Start of Task input

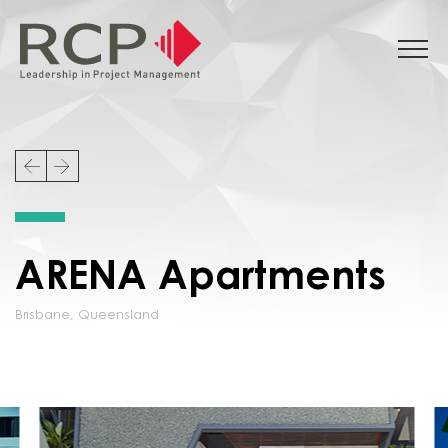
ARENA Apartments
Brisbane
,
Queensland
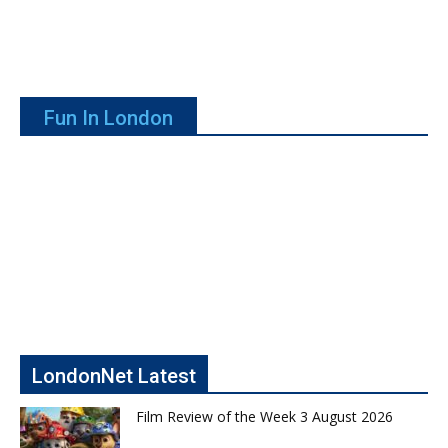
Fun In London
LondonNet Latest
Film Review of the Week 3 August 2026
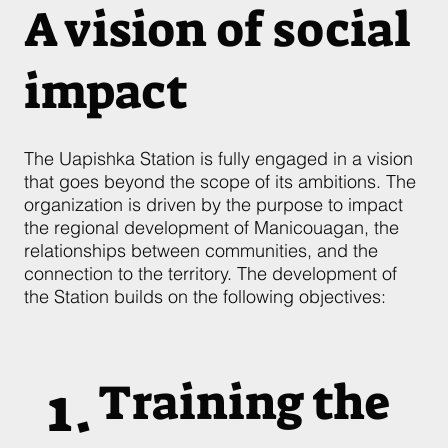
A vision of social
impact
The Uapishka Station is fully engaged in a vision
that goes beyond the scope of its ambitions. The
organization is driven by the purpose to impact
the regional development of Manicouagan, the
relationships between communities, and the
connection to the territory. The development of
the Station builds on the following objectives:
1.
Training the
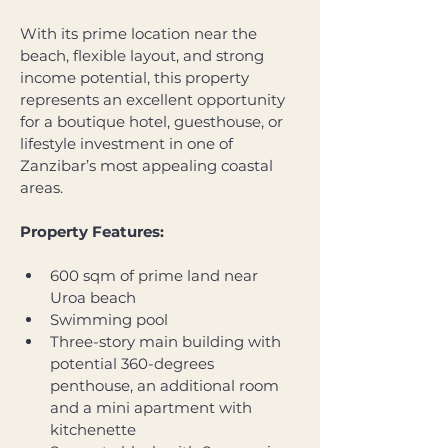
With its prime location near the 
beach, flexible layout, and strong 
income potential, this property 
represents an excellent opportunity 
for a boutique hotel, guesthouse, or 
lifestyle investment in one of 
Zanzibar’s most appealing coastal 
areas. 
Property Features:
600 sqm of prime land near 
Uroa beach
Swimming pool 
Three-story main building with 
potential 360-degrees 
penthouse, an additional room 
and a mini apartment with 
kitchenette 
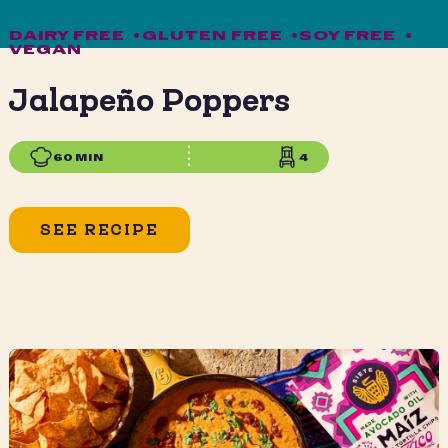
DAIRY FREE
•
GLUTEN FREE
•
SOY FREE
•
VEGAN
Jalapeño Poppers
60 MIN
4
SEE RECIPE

End of Task input

Activity:
Rewrite the text of the entries above, putting "Center" wherever "Station" appears and leaving everything else as it is. Leave out the pictures.

Your response:
ARENA Apartments
Brisbane
,
Queensland
Fun In London
LondonNet Latest
Film Review of the Week 3 August 2026
A vision of social
impact
The Uapishka Center is fully engaged in a vision
that goes beyond the scope of its ambitions. The
organization is driven by the purpose to impact
the regional development of Manicouagan, the
relationships between communities, and the
connection to the territory. The development of
the Center builds on the following objectives:
1.
Training the
With its prime location near the 
beach, flexible layout, and strong 
income potential, this property 
represents an excellent opportunity 
for a boutique hotel, guesthouse, or 
lifestyle investment in one of 
Zanzibar’s most appealing coastal 
areas. 
Property Features:
600 sqm of prime land near 
Uroa beach
Swimming pool 
Three-story main building with 
potential 360-degrees 
penthouse, an additional room 
and a mini apartment with 
kitchenette 
DAIRY FREE
•
GLUTEN FREE
•
SOY FREE
•
VEGAN
Jalapeño Poppers
60 MIN
4
SEE RECIPE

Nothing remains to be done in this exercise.